Politisk Revy
- Categories: Political magazine
- Frequency: Bi-weekly
- Publisher: København
- Founded: 1963
- Final issue: March 1987
- Country: Denmark
- Based in: Copenhagen
- Language: Danish
- ISSN: 0551-3464
- OCLC: 465836373

= Politisk Revy =

Danish political magazine (1963–1987)

Politisk Revy (Political Review) was a Danish bi-weekly political magazine with new left tendency which existed between 1963 and 1987. The magazine was named after the 1920s critical magazine, Critical Revue.

==History==
Politisk Revy, a bi-weekly magazine, was founded in 1963 by Andreas Jorgensen, a left-wing politician. The other founders were Socialist People's Party members and journalists who had worked for defunct Dialogue magazine.

Politisk Revy was based in Copenhagen and was published by København. The early the editors of the magazine included Andreas Jorgensen, Johan Fjord Jensen, Ulf Christiansen and Sven Skovmand who left the magazine after 1966. Ebbe Kløvedal Reich and Ole Grünbaum were two of its columnists following this period. The former also served as editor of the bi-weekly for one year at the end of the 1960s.

Karen Jespersen, former interior minister, served as the editor of Politisk Revy from 1974 to 1977. Bente Hansen is another former editor-in-chief of the magazine.

Politisk Revy reached its peak circulation in the 1970s with 5,000 copies. During this period the magazine was one of the alternative media together with Information, a newspaper, in Denmark.

The magazine was closed in March 1987 due to low levels of circulation and shaky finances. In 1969 the magazine also began to publish books of which number was 507 until its disestablishment.

==Political leaning, content and censorship==
Politisk Ravy was not affiliated to any political party or organization. However, in the late 1960s and in the 1970s the magazine functioned as a forum for the new left in Denmark. In addition, people adopted the views of the new left in the country were organized around the magazine. The magazine provided a very theoretical approach towards the leftist ideas. From 1966 the magazine began to publish articles about the role of Cuba as a driving force in Third World revolutionary activities.

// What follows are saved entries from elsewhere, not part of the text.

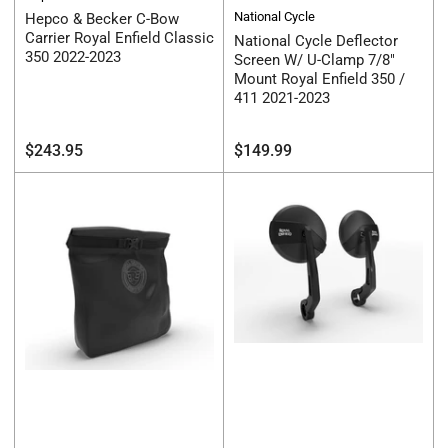
National Cycle
Hepco & Becker C-Bow
Carrier Royal Enfield Classic
National Cycle Deflector
350 2022-2023
Screen W/ U-Clamp 7/8"
Mount Royal Enfield 350 /
411 2021-2023
Regular
Regular
$243.95
$149.99
price
price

Ebbe Kløvedal Reich's editorials in the magazine were mostly about the criticism of the Vietnam War. The Danish transition of the poems by Mahmoud Darwish, a Palestinian writer, were featured in Politisk Revy in 1967. It also contained many articles about the Palestinian crisis which led to its emergence as a leftist cause in Denmark. However, some contributors of Politisk Revy began to challenge the use of violence as a strategy by the Palestinian groups, particularly by the Popular Front for the Liberation of Palestine, after 1972.

In 1969, the Danish police seized the magazine's forthcoming issue for allegedly containing secret military information. The magazine published an editorial in Autumn 1970, arguing that Greenland should have a socialist government.